Linda McHugh, 63, of Skye, was among a dozen women who protested outside Parliament in London yesterday. She had been married for a year when her husband, Trooper John Gibbons, was deployed to Northern Ireland. In 1973, he died aged 21 in an IRA bomb attack, leaving behind a three-month old son.

Mrs McHugh remarried in 1977 and had his military pension taken away.

She said: ‘I feel I have to do this for John because his sacrifice is as important as the sacrifice of others. All war widows should be treated equally; all their men paid the same price.’

Weeping, she added: ‘John was so proud to be a soldier and would have expected his family to have been provided for. He would not believe we had to stand on the street like this.’

Chrissy Fraser, 67, whose husband Lieutenant-Colonel Clive Fraser served for 30 years, said: ‘There is no honour for these women. There is no respect for the Army wives.’

She said the MoD had seized her £900 monthly military pension after she found a new partner and she had to start a new job two years ago.

Margaret Allen, 57, had been married for only two weeks when her husband, Able Seaman Iain Boldy, was killed by a bomb blast on HMS Argonaut during the Falklands War.

His body was never repatriate­d and she suffered PTSD as a result, which cost her her nursing career. She said: ‘This is worse than discrimina­tion because there’s a real lack of respect for my husband’s sacrifice.’

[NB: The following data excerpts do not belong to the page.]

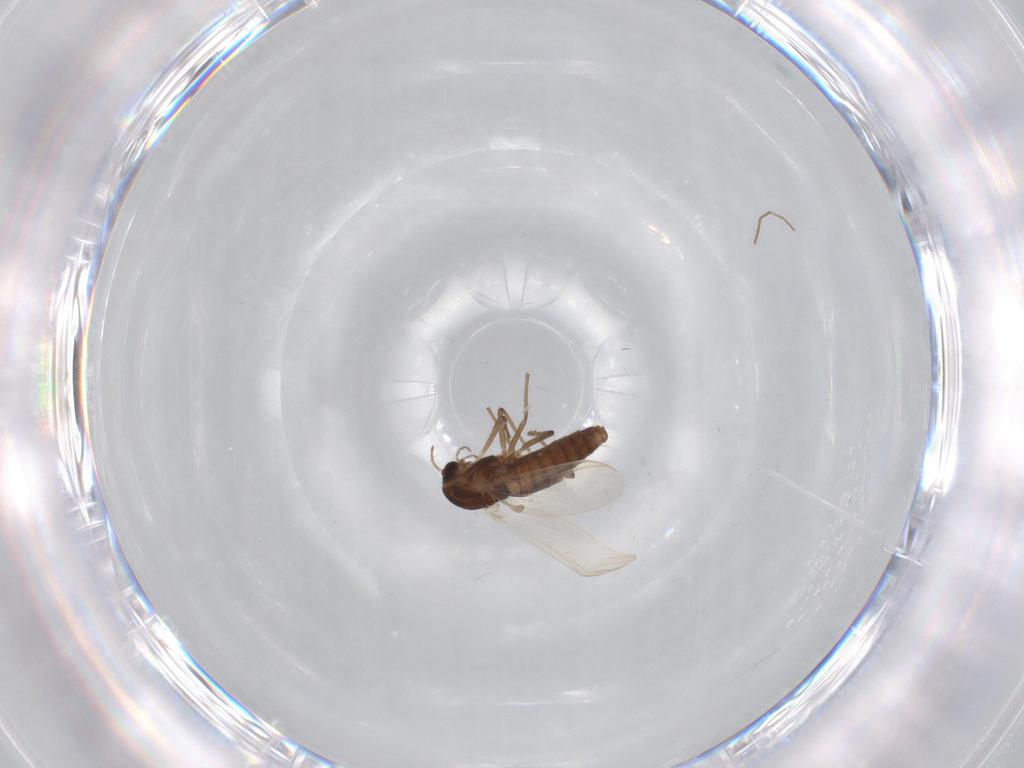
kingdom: Animalia
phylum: Arthropoda
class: Insecta
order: Diptera
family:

Maureen Jarvis, 61, whose husband, Alan Campbell, 34, was killed in an air crash in 1990 after serving for 11 years in the RAF, said it was an ‘injustice’.

They had been married for 14 years and he left behind two daughters, aged 3 and six. Mrs Jarvis, of Moray, remarried in May 2014, six months before the announceme­nt which would have meant she could keep her husband’s pension.

She said: ‘It isn’t about the money. We are the only group of war widows that don’t get their husband’s pensions for life. It is the injustice of it all. My husband would be disgusted.’

Kenny Donaldson of Innocent Victims United said: ‘The Government demeaned the human life that was lost for this country.’

Lib Dem MP Greg Mulholland said: ‘We owe it to those who die serving our country to take care of their loved ones.’

The average war widow pension is around £6,500 per year.